Since ZAD and TDF exhibited different modes of action against HSV-2 infections, we sought to explore if their combinatory effects would potentially be synergistic. Even though the combination could reduce infectivity in post and pre-infection by 50% at ~ 90 µM, much lower concentrations of TDF alone (21.6 µM and 43.3 µM) were enough for the same reduction. On the contrary, in co-infection treatment, the combination reduced the concentration required for 50% inhibition by 90 µM compared to TDF alone (191.2 µM). These observations were verified using CompuSyn software, where CI values indicated evident antagonism between ZAD and TDF in post and pre-infection treatment but synergism in the case of co-infection treatment. Targeting different stages of the viral life cycle, including penetration and egress (ZAD) and replication (TDF), could enhance collective efficacy in co-infection treatment. The selectivity indices of the combination were lower than those of the selectivity indices of TDF across all treatments. These reductions in the values of selectivity indices can be solely attributed to the reduction of CC50 of combination due to the high cytotoxicity of ZAD in cell culture systems. This is not the case in vivo wherein administration of ZAD-carrageenan gel with the highest concentration of 1.5% ZAD did not lead to any injury to the mucosal lining of cervicovaginal and rectal areas of mice (Fernández-Romero et al. 2012).
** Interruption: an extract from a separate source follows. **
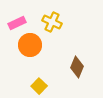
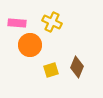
pink rectangle: rotated 30 degrees clockwise
yellow square: moved 12 px right, 16 px up; rotated 28 degrees clockwise
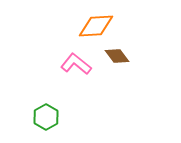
Similarly, phase 1 clinical trials of in healthy women involving vaginal application of 4 mL of 1% ZAD gel for the period of 14 days confirmed excellent safety and tolerability of the formulation (Friedland et al. 1999). Further, the in silico computation of CI is only indicative of possible interactions between the antiviral activities of the two drugs and hence needs validation by performing the studies in a suitable animal model of HSV.

Conclusion

Our study suggests a potential synergy between zinc acetate dihydrate (ZAD) and tenofovir disoproxil fumarate (TDF) against HSV-2 infections in vitro. Despite cytotoxicity challenges, ZAD at non-toxic levels displayed moderate inhibition, while TDF exhibited significant antiviral activity with lower toxicity. Combining these drugs, each targeting HSV-2 through distinct mechanisms, showed promise, especially in co-infection treatment, where it significantly reduced the TDF concentration needed for inhibition. Film and pessary formulations containing TDF and ZAD were developed with satisfactory physicochemical properties, texture, and desired in vitro drug release profiles. These unit dose formulations are expected to deliver consistent and predictable doses of TDF and ZAD in vulvovaginal and/or rectal regions to provide prophylaxis of HSV-2 infection. However, preclinical pharmacokinetics, safety, and efficacy studies are essential before the formulations can be tested for clinical translation.